Sedangkan anggota DPR Papua Barat Syamsudin Seknun,S.Sos.,S.H.,M.H mengatakan bahwa pemerintah pusat menilai bahwa Papua Barat merupakan daerah aman dari kumpulan kelompok kriminal bersenjata.
Namun dengan kondisi kejadian penyerangan yang terjadi pada Jumat (16/7/2021) lalu maka semua pihak harus menyikapi secara arif dan bijaksana.
Dengan kejadian penyerangan rombongan Kapolres persiapan Maybrat di Aifat kemudian peristiwa penembangan di Meyerga, Moskona Barat membuktikan bahwa kelompok seperatis itu sudah ada di Papua Barat.
“Saya minta kepada Pak Kapolda Papua Barat dan Pangdam XVIII/ Kasuari untuk segera memperhatikan persoalan ini dengan menjawab pemintaan pembentukan Polsek dan Koramil dapat direalisasi,” ucap Syamsudin Seknun kepada awak media di Bintuni, Rabu (21/7/2021).
Politisi muda asal partai NasDem itu menegaskan bahwa pembangunan Polsek dan Koramil hal yang sangat urgen karena terkait dengan ancaman kepada masyarakat setempat maupun kedaulatan negara.
Sehingga Kapolda Papua Barat bersama Pangdam Kasuari harus sudah mendiskusikan hal ini dalam institusi masing-masing untuk dipercepat pemekarannya.

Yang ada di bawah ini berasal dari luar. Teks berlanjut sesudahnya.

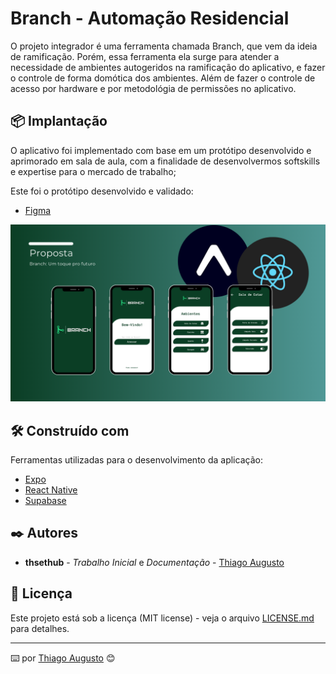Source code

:# Branch - Automação Residencial

O projeto integrador é uma ferramenta chamada Branch, que vem da ideia de ramificação. Porém, essa ferramenta ela surge para atender a necessidade de ambientes autogeridos na ramificação do aplicativo, e fazer o controle de forma domótica dos ambientes. Além de fazer o controle de acesso por hardware e por metodológia de permissões no aplicativo.

## 📦 Implantação

O aplicativo foi implementado com base em um protótipo desenvolvido e aprimorado em sala de aula, com a finalidade de desenvolvermos softskills e expertise para o mercado de trabalho;

Este foi o protótipo desenvolvido e validado:
* [Figma](https://www.figma.com/proto/c8Iu7IsOIOfovXc1zNv89Z/Branch---ETE?node-id=52-214&t=CvF9HoVou4iDcKUf-1&scaling=min-zoom&content-scaling=fixed&page-id=0%3A1)
<img src="assets/protótipo.png" alt="Exemplo imagem">

## 🛠️ Construído com

Ferramentas utilizadas para o desenvolvimento da aplicação:

* [Expo](https://docs.expo.dev/) 
* [React Native](https://reactnative.dev/docs/environment-setup)
* [Supabase](https://supabase.com/docs)

## ✒️ Autores

* **thsethub** - *Trabalho Inicial* e *Documentação* - [Thiago Augusto](https://github.com/thsethub)

## 📄 Licença

Este projeto está sob a licença (MIT license) - veja o arquivo [LICENSE.md]((https://github.com/thsethub/Branch/tree/main?tab=MIT-1-ov-file)) para detalhes.

---
⌨️ por [Thiago Augusto](https://github.com/thsethub) 😊
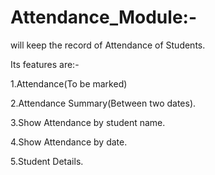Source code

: # Attendance_Module:-
will keep the record of Attendance of Students.

Its features are:-

1.Attendance(To be marked)

2.Attendance Summary(Between two dates).

3.Show Attendance by student name.

4.Show Attendance by date.

5.Student Details.



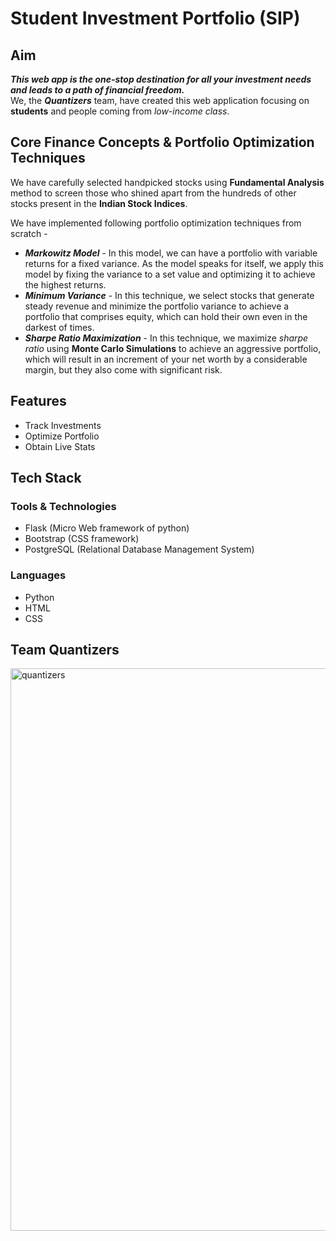 # Student Investment Portfolio (SIP)
## Aim
***This web app is the one-stop destination for all your investment needs and leads to a path of financial freedom.***<br>
We, the ***Quantizers*** team, have created this web application focusing on **students** and people coming from *low-income class*.

## Core Finance Concepts & Portfolio Optimization Techniques
We have carefully selected handpicked stocks using **Fundamental Analysis** method to screen those who shined apart from the hundreds of other stocks present in the **Indian Stock Indices**.

We have implemented following portfolio optimization techniques from scratch -
- ***Markowitz Model*** - In this model, we can have a portfolio with variable returns for a fixed variance. As the model speaks for itself, we apply this model by fixing the variance to a set value and optimizing it to achieve the highest returns.
- ***Minimum Variance*** - In this technique, we select stocks that generate steady revenue and minimize the portfolio variance to achieve a portfolio that comprises equity, which can hold their own even in the darkest of times.
- ***Sharpe Ratio Maximization*** - In this technique, we maximize *sharpe ratio* using **Monte Carlo Simulations** to achieve an aggressive portfolio, which will result in an increment of your net worth by a considerable margin, but they also come with significant risk.

## Features
- Track Investments
- Optimize Portfolio
- Obtain Live Stats

## Tech Stack
### Tools & Technologies
- Flask (Micro Web framework of python)
- Bootstrap (CSS framework)
- PostgreSQL (Relational Database Management System)

### Languages
- Python
- HTML
- CSS

## Team Quantizers
<img src="https://github.com/shivanshsinghal107/Investment-Portfolio/blob/master/team/quantizers.jpeg" alt="quantizers" height="900" width="700">
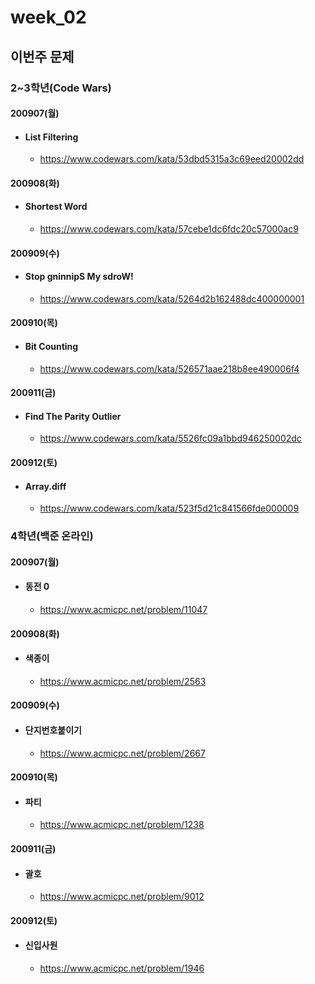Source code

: # week_02

## 이번주 문제



### 2~3학년(Code Wars)

#### 200907(월)

* #### List Filtering

  * https://www.codewars.com/kata/53dbd5315a3c69eed20002dd

#### 200908(화)

* #### Shortest Word

  * https://www.codewars.com/kata/57cebe1dc6fdc20c57000ac9

#### 200909(수)

* #### Stop gninnipS My sdroW!

  * https://www.codewars.com/kata/5264d2b162488dc400000001

#### 200910(목)

* #### Bit Counting

  * https://www.codewars.com/kata/526571aae218b8ee490006f4

#### 200911(금)

* #### Find The Parity Outlier

  * https://www.codewars.com/kata/5526fc09a1bbd946250002dc

#### 200912(토)

* #### Array.diff

  * https://www.codewars.com/kata/523f5d21c841566fde000009



### 4학년(백준 온라인)

#### 200907(월)

* #### 동전 0

  * https://www.acmicpc.net/problem/11047

#### 200908(화)

* #### 색종이

  * https://www.acmicpc.net/problem/2563

#### 200909(수)

* #### 단지번호붙이기

  * https://www.acmicpc.net/problem/2667

#### 200910(목)

* #### 파티

  * https://www.acmicpc.net/problem/1238

#### 200911(금)

* #### 괄호

  * https://www.acmicpc.net/problem/9012

#### 200912(토)

* #### 신입사원

  * https://www.acmicpc.net/problem/1946

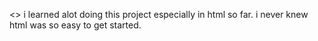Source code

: <> i learned alot doing this project especially in html so far. i never knew html was so easy to get started.
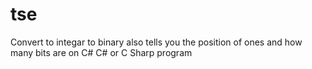 # tse
Convert to integar to binary also tells you the position of ones and how many bits are on C#
C# or C Sharp program
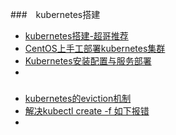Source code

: ###　kubernetes搭建
- [kubernetes搭建-超哥推荐](https://www.cnblogs.com/xiaogongzi/articles/8334516.html)
- [CentOS上手工部署kubernetes集群](https://www.cnblogs.com/xzkzzz/p/8979808.html)
- [Kubernetes安装配置与服务部署](https://blog.csdn.net/u013760355/article/details/68061976)
- []()

### 
- [kubernetes的eviction机制](https://blog.csdn.net/redenval/article/details/84237654)
- [解决kubectl create -f 如下报错](https://blog.csdn.net/weixin_39963973/article/details/80737055)
- []()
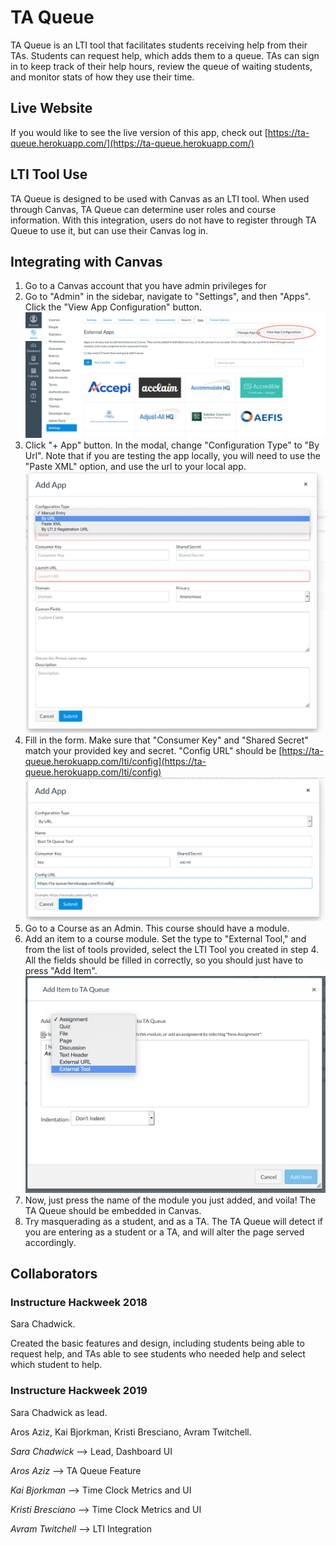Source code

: # TA Queue

TA Queue is an LTI tool that facilitates students receiving help from their TAs.
Students can request help, which adds them to a queue.
TAs can sign in to keep track of their help hours, review the queue of waiting students, and monitor stats of how they use their time.

## Live Website

If you would like to see the live version of this app, check out [https://ta-queue.herokuapp.com/](https://ta-queue.herokuapp.com/)

## LTI Tool Use

TA Queue is designed to be used with Canvas as an LTI tool.
When used through Canvas, TA Queue can determine user roles and course information.
With this integration, users do not have to register through TA Queue to use it, but can use their Canvas log in.

## Integrating with Canvas

1. Go to a Canvas account that you have admin privileges for
2. Go to "Admin" in the sidebar, navigate to "Settings", and then "Apps". Click the "View App Configuration" button.
![](docs/assets/01-readme.png)
3. Click "+ App" button. In the modal, change "Configuration Type" to "By Url".
Note that if you are testing the app locally, you will need to use the "Paste XML" option, and use the url to your local app.
![](docs/assets/02-readme.png)
4. Fill in the form. Make sure that "Consumer Key" and "Shared Secret" match your provided key and secret.
"Config URL" should be [https://ta-queue.herokuapp.com/lti/config](https://ta-queue.herokuapp.com/lti/config)
![](docs/assets/03-readme.png)
5. Go to a Course as an Admin. This course should have a module.
6. Add an item to a course module.
Set the type to "External Tool," and from the list of tools provided, select the LTI Tool you created in step 4.
All the fields should be filled in correctly, so you should just have to press "Add Item".
![](docs/assets/05-readme.png)
7. Now, just press the name of the module you just added, and voila! The TA Queue should be embedded in Canvas.
8. Try masquerading as a student, and as a TA.
The TA Queue will detect if you are entering as a student or a TA, and will alter the page served accordingly.

## Collaborators

### Instructure Hackweek 2018

Sara Chadwick.

Created the basic features and design, including students being able to request help, and TAs able to see students who needed help and select which student to help.

### Instructure Hackweek 2019

Sara Chadwick as lead.

Aros Aziz, Kai Bjorkman, Kristi Bresciano, Avram Twitchell.

*Sara Chadwick* --> Lead, Dashboard UI

*Aros Aziz* --> TA Queue Feature

*Kai Bjorkman* --> Time Clock Metrics and UI

*Kristi Bresciano* --> Time Clock Metrics and UI

*Avram Twitchell* --> LTI Integration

“Setelah saya kembali dari kegiatan reses II ini akan laporkan kepada pimpinan DPR Papua Barat supaya disikapi bersama, saya minta pimpinan untuk udang Pak Kapolda dan Pangdam untuk hearing, karena gerakan yang dilakukan bukan tertutup lagi tapi terbuka, pasti pihak kepolisian sudah punya pemetaan tapi saya hanya mau pastikan saja bahwa Papua Barat zona aman untuk NKRI,” pungkasnya.
Selain itu Sase juga minta kalau bisa penambahan dua polsek di wilayah pegunungan Moskona supaya ada tiga polsek, karena daerah tersebut dalam hutan sehingga berpotensi ada markas KKB.